▶ _EXERCISE TEXT_:

+++++

For Portuguese just follow the accent mark (if there's one, that means that is the stressed syllable and not an opposition between short and long vowels). 

Qu is pronounced as in aquarium and the x in peixes is like the sh in shoes. 

Ão isn't very easy to describe, but if you pronounce it like an English own (as in drown), that should be good enough.

G before e and i sound like French j, as in je, or the second g in garage.

C sounds like k before a, o and u, and like s before e and i. If you see a ç, that means it's also pronounced like an s.


----------



## Insider

jazyk said:
			
		

> For Portuguese just follow the accent mark (if there's one, that means that is the stressed syllable and not an opposition between short and long vowels).
> 
> Qu is pronounced as in aquarium and the x in peixes is like the sh in shoes.
> 
> Ão isn't very easy to describe, but if you pronounce it like an English own (as in drown), that should be good enough.
> 
> G before e and i sound like French j, as in je, or the second g in garage.
> 
> C sounds like k before a, o and u, and like s before e and i. If you see a ç, that means it's also pronounced like an s.


 
Jazyk,

Thanks for your explanations, they are understandable. I suppose that there are some similarities in reading of Portuguese and Spanish words. If yes, I won't have any problems because I have a basic level of knowledge of reading Spanish.


----------



## Maja

In Serbian:

Aries - *Ovan* *(Ован)*
Taurus - *Bik (Бик)*
Gemini - *Blizanci (Близанци)*
Cancer - *Rak** (**Рак)*
Leo - *Lav (Лав)*
Virgo - *Devica (Девица)*
Libra - *Vaga (Вага)*
Scorpio - *Škorpija (Шкорпија)*
Sagittarius - *Strelac (Стрелац)*
Capricorn - *Jarac (Јарац)*
Aquarius - *Vodolija (Водолија)*
Pisces - *Ribe (Рибе)*.


----------



## robbie_SWE

robbie_SWE said:
			
		

> Swedish:
> 
> *Stenbocken* = [stenboken] (a stressed *o* like in "over")
> *Vattumannen* = [vatoomaanen] (long *a* like in "abundent")
> *Fiskarna* = [feeskaarnaa]
> *Väduren* = [vaeduren]
> *Oxen* = [ooxen]
> *Tvillingarna* = [tveeleengaarnaa]
> *Kräftan* = [kraeftaan]
> *Lejonet* = [leyoonet] (*y *as in "you")
> *Jungfrun* = [yoongfroon]
> *Vågen* = [vogen]
> *Skorpionen *= [skorpioonen]
> *Skytten *= [shyten] (*sh* like in "she")


 
Swedish is a very complicated language to pronounce, because it's not phonetic. I did my best in trying to write it in phonetics!  



> Romanian:
> 
> *Capricorn *= [capreecorn]
> *Varsator *= [vársátor] (*á* as in "a boat")

+++++

▶ _TASKS TO PERFORM_:
1) In the pronunciation thread, why does robbie_SWE say Swedish is very complicated to pronounce? Answer in one to three sentences.
2) Continue the pronunciation thread, starting right after its final line.

Stored items:
+++++

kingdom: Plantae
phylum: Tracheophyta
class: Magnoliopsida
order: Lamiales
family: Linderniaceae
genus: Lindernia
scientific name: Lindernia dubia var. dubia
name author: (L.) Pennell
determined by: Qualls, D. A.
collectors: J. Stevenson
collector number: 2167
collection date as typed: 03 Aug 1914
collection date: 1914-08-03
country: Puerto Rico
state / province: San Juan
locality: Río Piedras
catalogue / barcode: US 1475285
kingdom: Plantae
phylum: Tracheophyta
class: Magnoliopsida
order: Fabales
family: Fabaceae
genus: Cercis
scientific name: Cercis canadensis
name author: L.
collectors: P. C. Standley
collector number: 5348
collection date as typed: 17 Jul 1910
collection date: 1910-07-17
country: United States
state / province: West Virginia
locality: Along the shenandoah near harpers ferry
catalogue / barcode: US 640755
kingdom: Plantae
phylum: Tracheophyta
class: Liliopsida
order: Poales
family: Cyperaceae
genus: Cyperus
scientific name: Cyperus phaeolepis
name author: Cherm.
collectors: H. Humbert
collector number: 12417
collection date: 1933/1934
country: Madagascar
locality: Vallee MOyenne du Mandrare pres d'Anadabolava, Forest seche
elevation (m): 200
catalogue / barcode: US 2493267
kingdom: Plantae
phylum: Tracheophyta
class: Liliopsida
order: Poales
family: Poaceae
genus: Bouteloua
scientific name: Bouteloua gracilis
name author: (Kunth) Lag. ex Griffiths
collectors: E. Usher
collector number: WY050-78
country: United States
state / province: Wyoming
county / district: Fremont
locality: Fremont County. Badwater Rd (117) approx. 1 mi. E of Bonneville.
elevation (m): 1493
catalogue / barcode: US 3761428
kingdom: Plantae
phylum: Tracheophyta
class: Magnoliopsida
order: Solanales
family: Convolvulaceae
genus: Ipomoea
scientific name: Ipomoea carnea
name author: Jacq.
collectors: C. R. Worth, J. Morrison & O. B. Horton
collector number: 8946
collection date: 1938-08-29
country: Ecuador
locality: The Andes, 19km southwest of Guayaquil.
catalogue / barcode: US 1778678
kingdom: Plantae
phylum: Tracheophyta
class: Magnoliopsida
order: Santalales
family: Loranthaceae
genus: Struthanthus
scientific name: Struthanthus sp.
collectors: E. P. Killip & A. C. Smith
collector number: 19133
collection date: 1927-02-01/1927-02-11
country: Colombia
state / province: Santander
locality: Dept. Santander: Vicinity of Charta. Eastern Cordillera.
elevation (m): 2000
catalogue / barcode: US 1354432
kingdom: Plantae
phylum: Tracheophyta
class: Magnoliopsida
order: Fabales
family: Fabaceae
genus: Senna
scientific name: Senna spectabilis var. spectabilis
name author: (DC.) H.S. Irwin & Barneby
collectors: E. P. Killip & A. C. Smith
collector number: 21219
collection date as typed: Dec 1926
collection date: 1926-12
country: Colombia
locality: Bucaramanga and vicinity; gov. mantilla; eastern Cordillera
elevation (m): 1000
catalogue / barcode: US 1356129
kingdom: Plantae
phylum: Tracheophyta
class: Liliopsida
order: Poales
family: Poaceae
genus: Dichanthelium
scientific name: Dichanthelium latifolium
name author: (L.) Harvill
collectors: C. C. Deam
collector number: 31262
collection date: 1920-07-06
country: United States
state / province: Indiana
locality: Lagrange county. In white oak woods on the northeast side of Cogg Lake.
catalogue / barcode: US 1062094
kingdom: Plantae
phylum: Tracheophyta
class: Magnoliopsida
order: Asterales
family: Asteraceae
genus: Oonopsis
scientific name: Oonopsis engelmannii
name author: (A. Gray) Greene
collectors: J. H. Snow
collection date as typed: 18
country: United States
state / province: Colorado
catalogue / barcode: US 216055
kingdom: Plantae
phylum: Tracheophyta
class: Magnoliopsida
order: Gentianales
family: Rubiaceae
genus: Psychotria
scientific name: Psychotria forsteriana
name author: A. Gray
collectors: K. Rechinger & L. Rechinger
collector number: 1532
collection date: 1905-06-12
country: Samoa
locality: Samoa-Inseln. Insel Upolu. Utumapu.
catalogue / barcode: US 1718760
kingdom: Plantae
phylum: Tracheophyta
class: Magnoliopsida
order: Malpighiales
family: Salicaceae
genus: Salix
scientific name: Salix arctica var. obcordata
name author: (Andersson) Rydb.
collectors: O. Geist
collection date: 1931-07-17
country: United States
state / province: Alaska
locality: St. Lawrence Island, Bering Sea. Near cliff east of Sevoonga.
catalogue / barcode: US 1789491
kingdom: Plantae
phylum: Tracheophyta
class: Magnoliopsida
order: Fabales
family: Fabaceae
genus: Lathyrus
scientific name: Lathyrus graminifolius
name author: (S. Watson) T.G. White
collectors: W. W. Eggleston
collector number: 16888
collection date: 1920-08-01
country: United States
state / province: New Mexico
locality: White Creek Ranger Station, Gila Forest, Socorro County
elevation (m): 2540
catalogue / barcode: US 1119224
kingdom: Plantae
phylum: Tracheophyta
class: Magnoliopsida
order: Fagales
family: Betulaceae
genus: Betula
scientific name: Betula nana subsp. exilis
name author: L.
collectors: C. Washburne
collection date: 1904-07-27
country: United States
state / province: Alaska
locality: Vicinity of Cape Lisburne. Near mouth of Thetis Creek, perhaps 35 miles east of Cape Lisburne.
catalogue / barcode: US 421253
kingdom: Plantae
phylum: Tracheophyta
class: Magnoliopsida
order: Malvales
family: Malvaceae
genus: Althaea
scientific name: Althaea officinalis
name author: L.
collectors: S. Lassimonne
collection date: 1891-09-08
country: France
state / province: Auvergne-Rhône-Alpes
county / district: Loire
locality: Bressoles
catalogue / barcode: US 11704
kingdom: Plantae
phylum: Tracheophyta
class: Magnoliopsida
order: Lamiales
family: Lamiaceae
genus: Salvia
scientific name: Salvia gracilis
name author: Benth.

+++++

▶ _RESPONSES IN ORDER_:
1) According to robbie_SWE, Swedish is very complicated to pronounce because it is not phonetic.

2)
> *Pesti *= [pesht]
> *Berbec *= [berbec]
> *Taur *= [tàur] (*à* as in the French "à la maison")
> *Gemeni *= [gemen] (*g *as in "genesis")
> *Rac/Cancer *= [ràk] [càncher] (*ch* as in "children")
> *Leu *= [leu]
> *Fecioara *= [fechoàrá]
> *Balanta *= [bàlàntsá]
> *Scorpion *= [scorpion]
> *Sagetator *= [ságetátor]


 
Romanian is a phonetic language and pronounciation is the same as in Italian (but Romanian does have additional letters that don't exist in Italian). 

HOPE THIS CLEARS THINGS UP! 

 robbie


----------



## amikama

Hebrew:

Aries - *טלה *(_tale_)
Taurus - *שור* (_shor_)
Gemini - *תאומים* (_teomim_)
Cancer - *סרטן* (_sartan_)
Leo - *אריה* (_arye_)
Virgo - *בתולה* (_btula_)
Libra - *מאזניים* (_moznaim_)
Scorpio - *עקרב *(_'arkav_)
Sagittarius - *קשת* (_kashat_)
Capricorn - *גדי* (_gdi_)
Aquarius - *דלי* (_dli_)
Pisces - *דגים* (_dagim_)


----------



## cyanista

Upon your request, Insider, I'll list Zodiac Signs in Belarusian. Surely you'll have no problem understanding the names; for people who are not acquainted with East Slavic languages - I'm starting with Aries.

Авен
Цялец
Блізняты 
Рак
Леў 
Дзева (Панна)
Шалі 
Скарпіён
Стралец
Казярог 
Вадалей (Вадаліў)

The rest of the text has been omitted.